▶ **CONSIGNE**: Recopiez mot pour mot toutes les entrées ci-dessous, s'il vous plaît, en laissant les images de côté.

▶ **EXTRAIT DES DONNÉES**:

━━━━

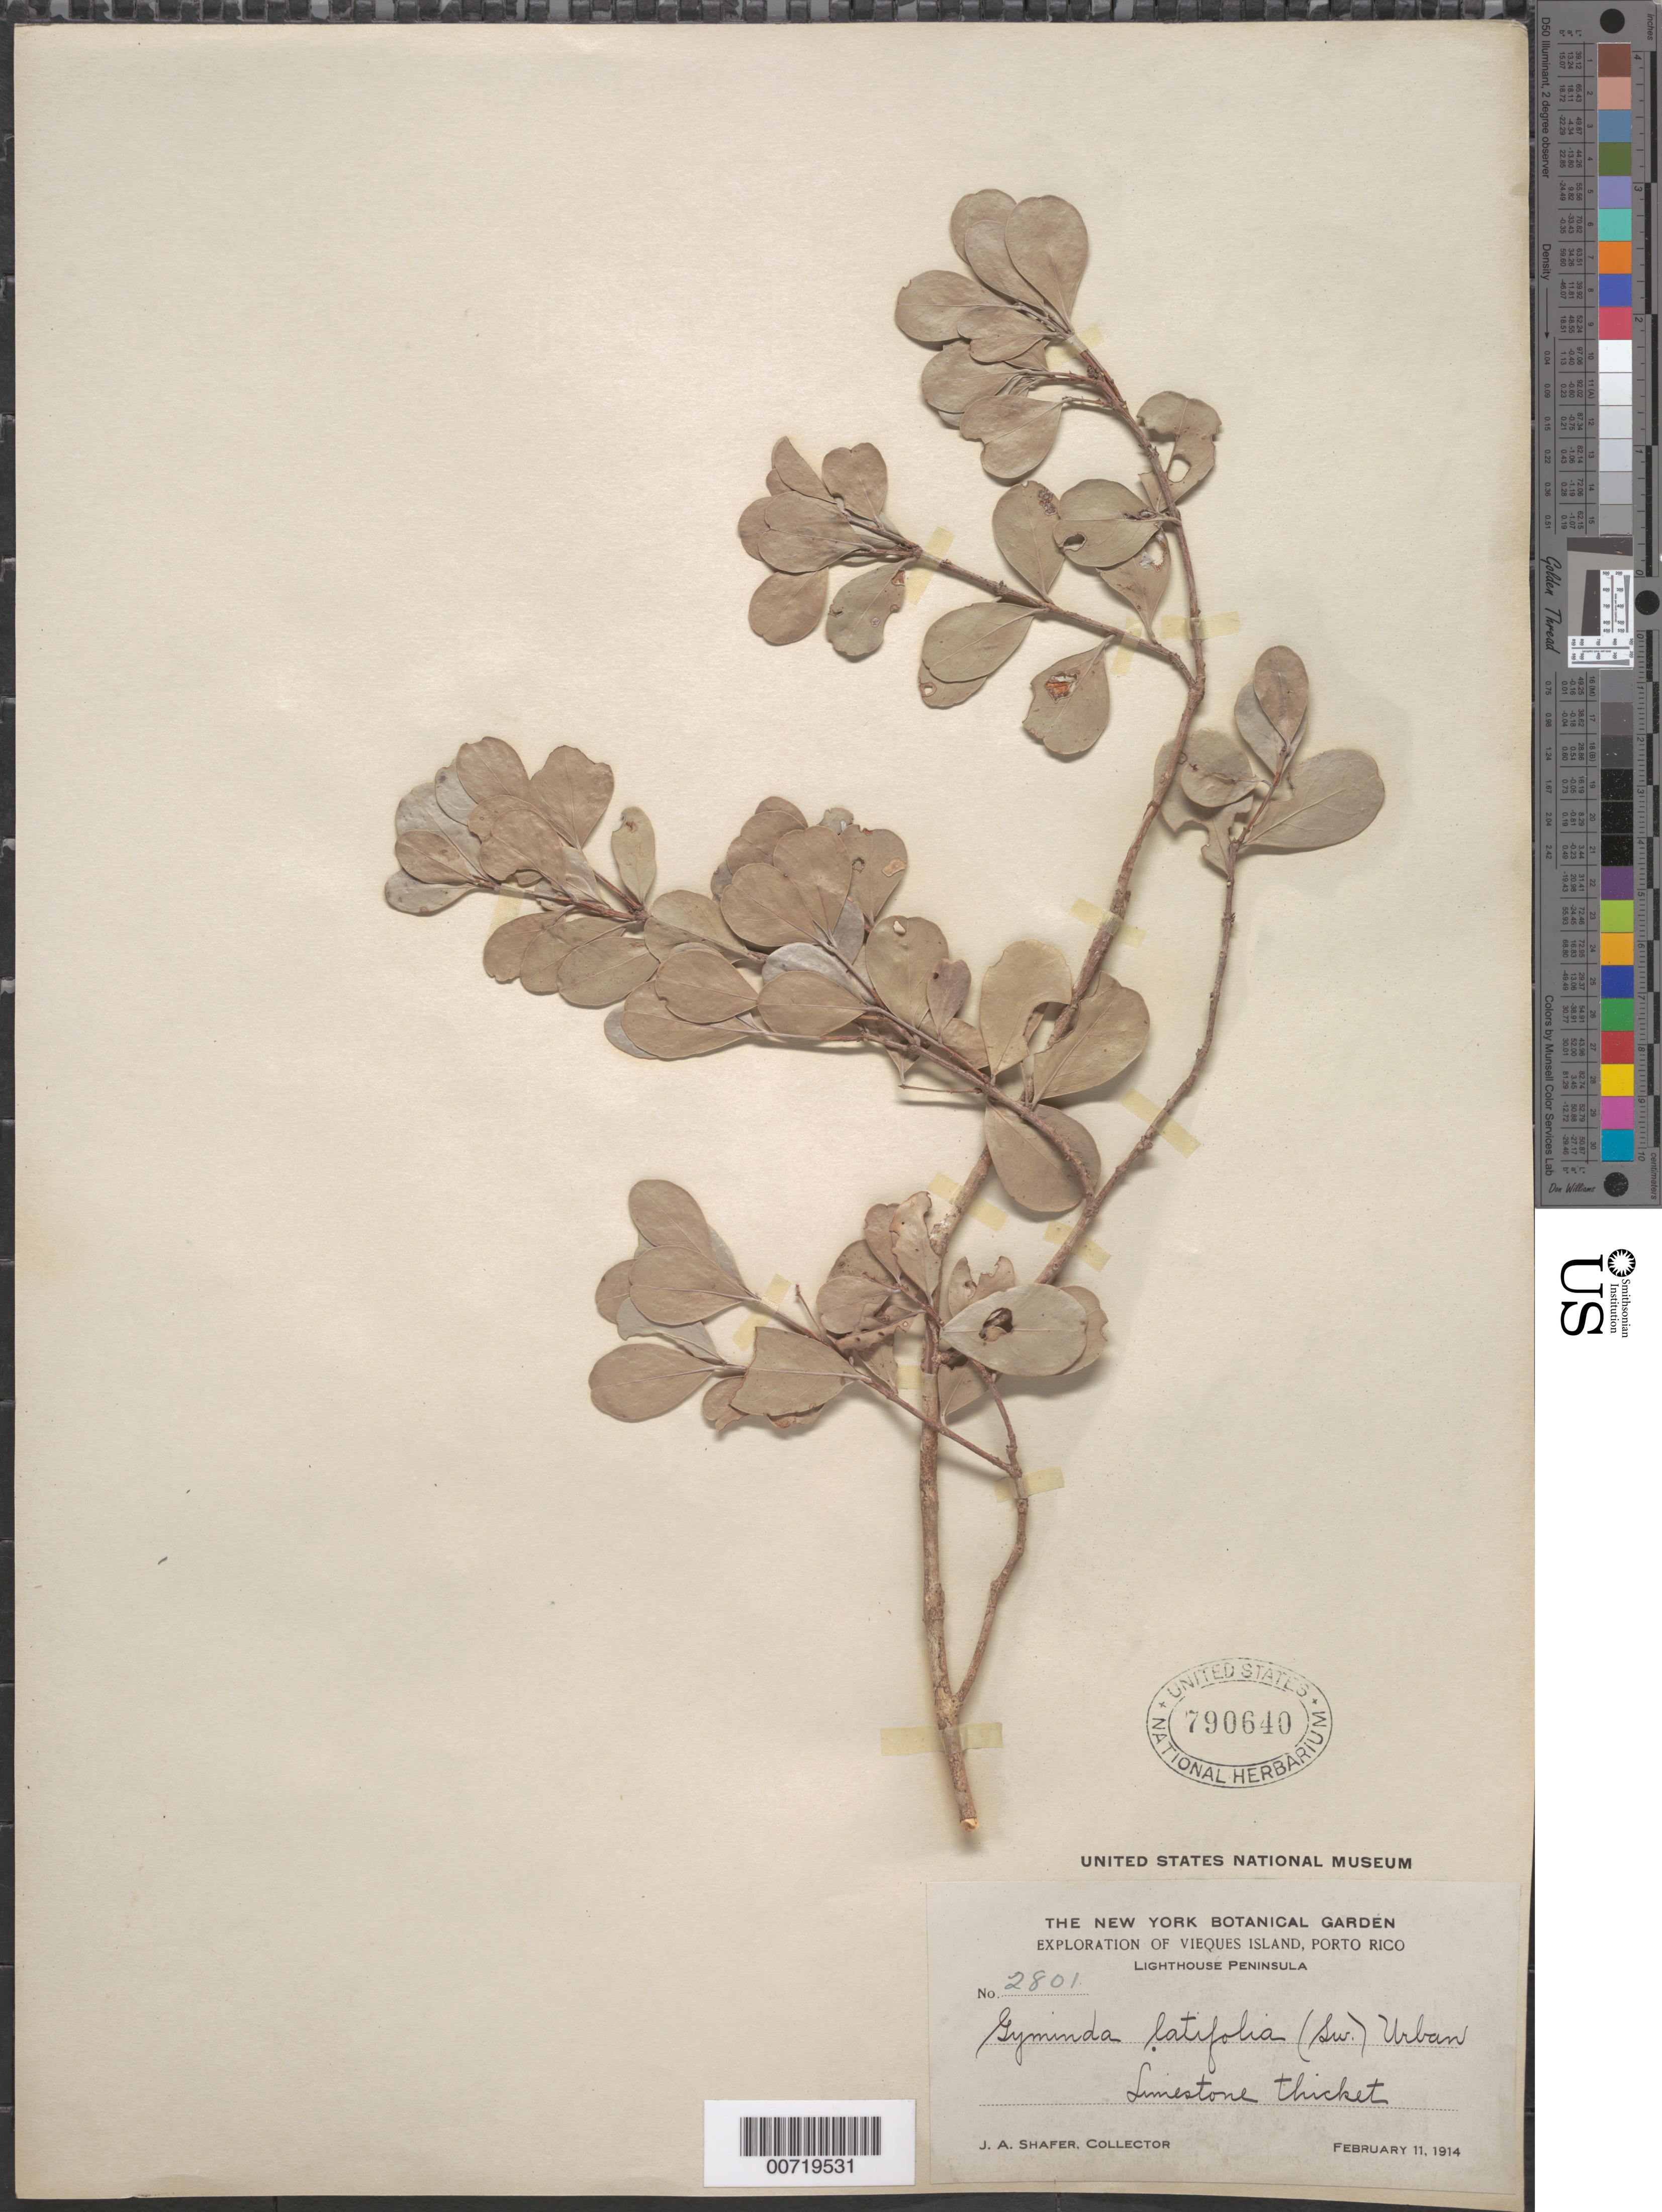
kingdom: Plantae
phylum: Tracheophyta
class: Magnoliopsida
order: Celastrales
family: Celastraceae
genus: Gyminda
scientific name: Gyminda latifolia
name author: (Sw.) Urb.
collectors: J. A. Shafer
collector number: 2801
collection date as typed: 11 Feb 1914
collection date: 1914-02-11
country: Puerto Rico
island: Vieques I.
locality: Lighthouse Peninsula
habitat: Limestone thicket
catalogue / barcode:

━━━━

▶ **RÉPONSE**:
kingdom: Plantae
phylum: Tracheophyta
class: Magnoliopsida
order: Celastrales
family: Celastraceae
genus: Gyminda
scientific name: Gyminda latifolia
name author: (Sw.) Urb.
collectors: J. A. Shafer
collector number: 2801
collection date as typed: 11 Feb 1914
collection date: 1914-02-11
country: Puerto Rico
island: Vieques I.
locality: Lighthouse Peninsula
habitat: Limestone thicket
catalogue / barcode:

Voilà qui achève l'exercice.